Une amitié maintenue jusqu’à la fin de sa vie, et qui a pu parfois lui coûter cher, notamment dans l’affaire Markovic. Même si l’acteur n’a rien à se reprocher légalement. Toutefois, on pourrait lui reprocher d’avoir eu une fausse image des voyous, comme le raconte l’historien de cinéma : "Pour lui, les gangsters, ce sont des hommes d’honneur avec le code d’honneur et toute cette mythique du cinéma. Mais dans la réalité, c’est entièrement faux. N’importe quel policier vous dira qu’il n’y a jamais eu de code d’honneur chez les voyous".
La beauté d’Alain Delon est indéniable, un élément constitutif de son histoire, mais elle l’a fait souffrir aussi. À force d’entendre "vous êtes beau", Alain Delon avait envie de répondre : "Je suis beau, mais j’ai quand même un vécu derrière moi. J’ai quand même des envies, J’espère ne pas être trop idiot".

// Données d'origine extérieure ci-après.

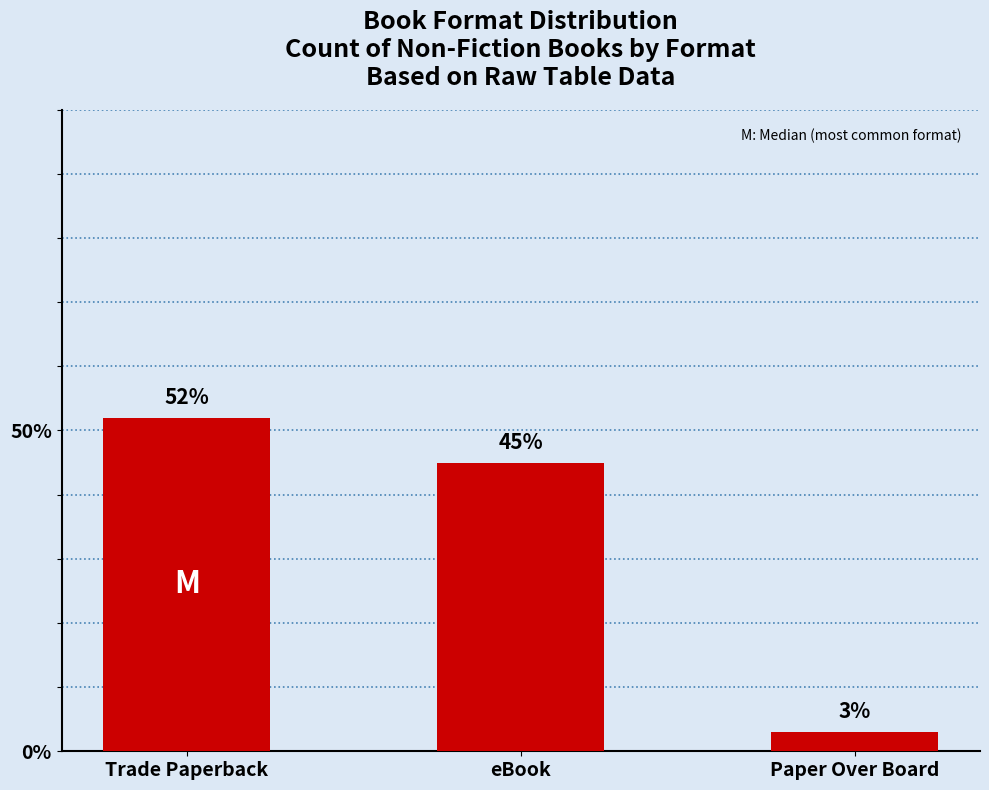

At which label does the data first exceed 45?

Trade Paperback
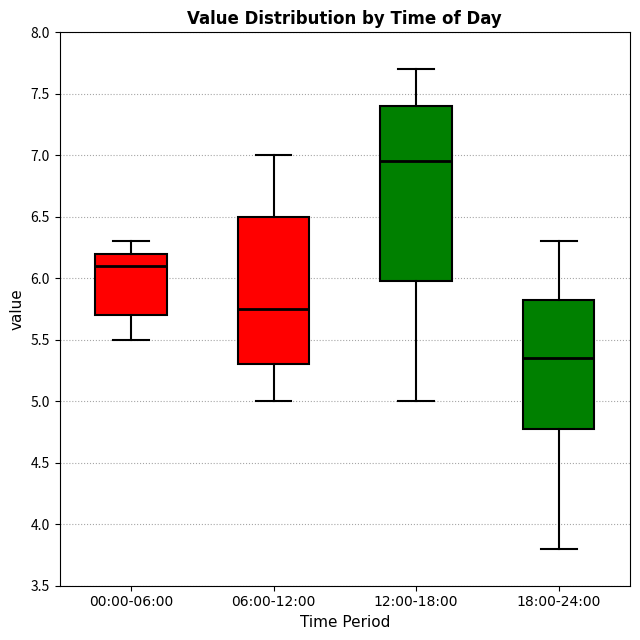

Which box is the tallest, from its lower edge to its upper edge?

12:00-18:00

Mais l’homme était certainement intelligent, car l’acteur a compris qu’outre la beauté, il fallait travailler dur dans tous les domaines dans lesquels il s’est engagé.

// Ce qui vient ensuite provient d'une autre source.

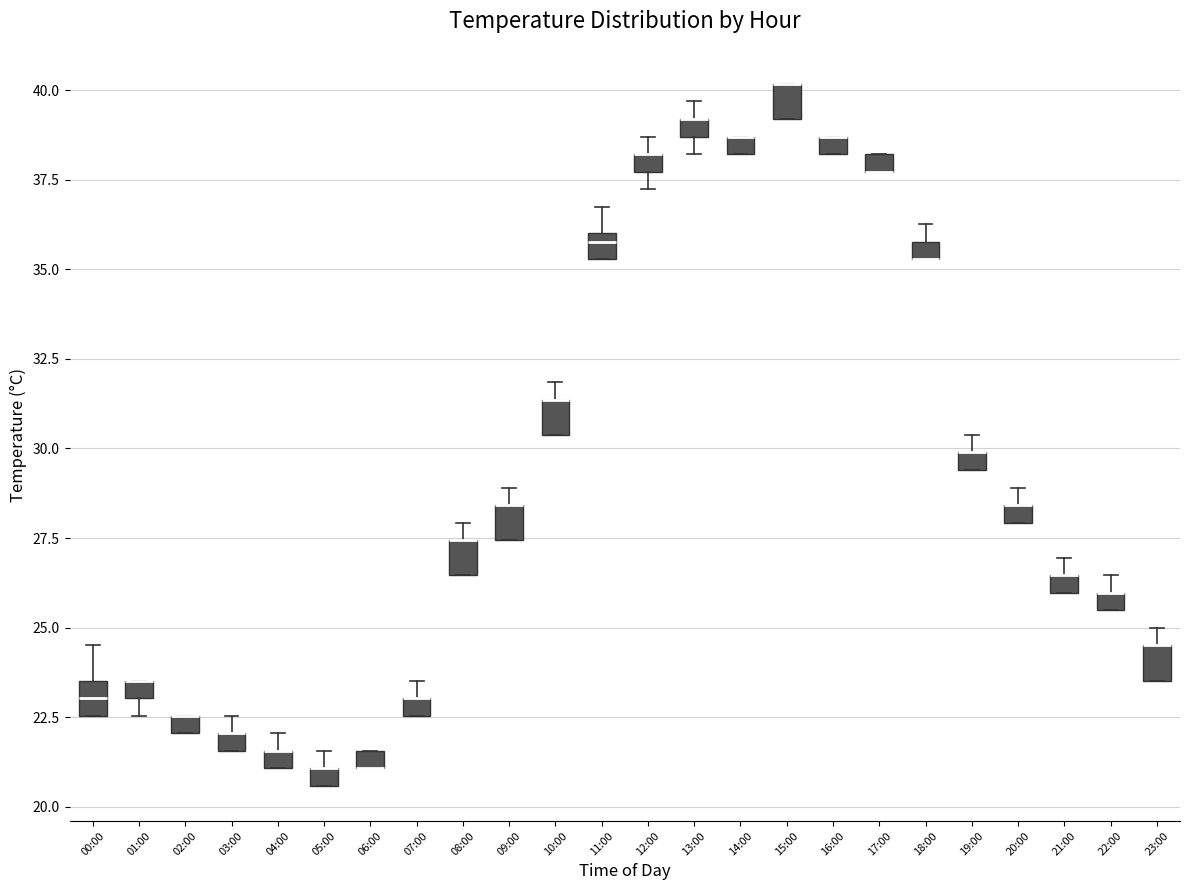

Where is the upper edge of the box for 04:00 on the y-axis? The values are not printed on the chart, so give them approximately, as read against the axis.

21.5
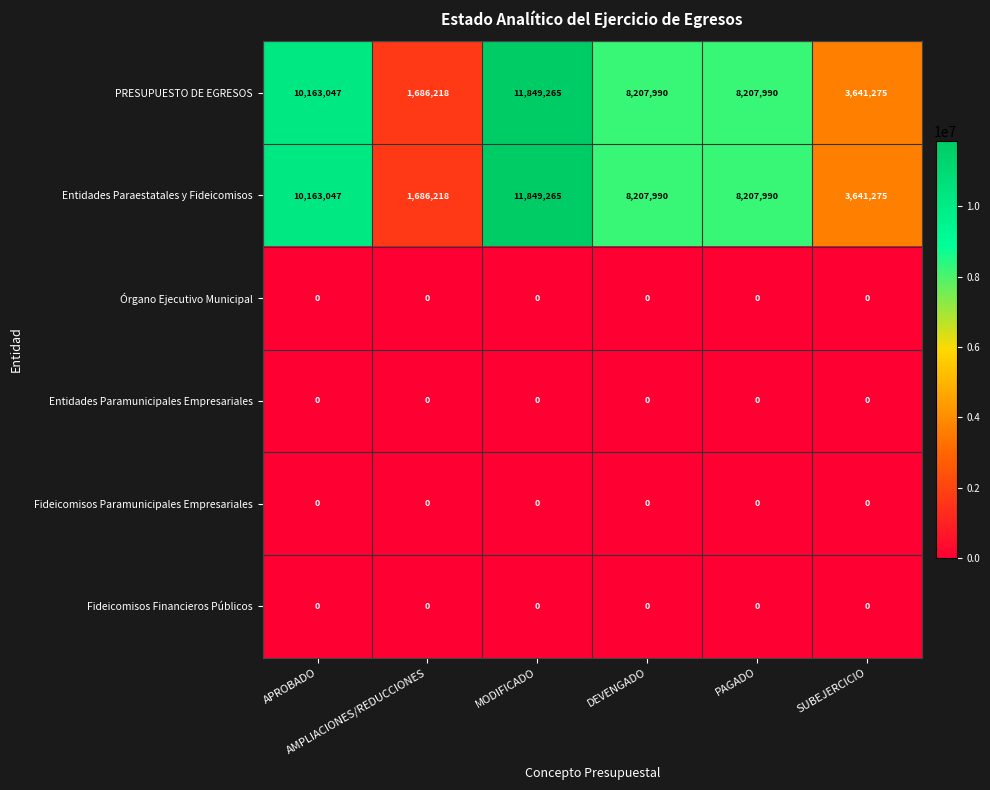

What is the maximum value shown in the chart?

11849265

En effet, comme le précise Philippe Durant, dans le monde du cinéma, des beaux mecs, il y en a eu des centaines, mais peu sont ceux qui sont restés, et presque inexistants ceux qui ont survécu à Alain Delon.
Un homme blessé avec une carapace
Il est également faux de s’imaginer un homme confiant et parlant de lui à la troisième personne. C’était vraiment un homme blessé, en provenance de son enfance, qui s’est construit une carapace. Pour le biographe, Alain Delon s’est construit de l’ombre :
C’est le jeune Alain qui a construit Monsieur Delon. Mais le Monsieur Delon n’était pas le véritable Alain Delon. Au fond de lui-même, il y avait une tristesse et beaucoup d’émotions.
Enfin, selon Philippe Durant, "pour vraiment bien comprendre Alain Delon, il faut se remettre avec son amour pour les chiens. Peut-être un peu trop parce que quand il en avait 18, ça faisait un peu meute […] mais c’est là où il se retrouvait. Et quand il allait se promener avec ses chiens, là, je crois qu’on avait le véritable Alain Delon. Un solitaire qui réfléchit et qui a besoin d’être entouré par ses amis et, en l’occurrence ses amis, c’étaient les chiens.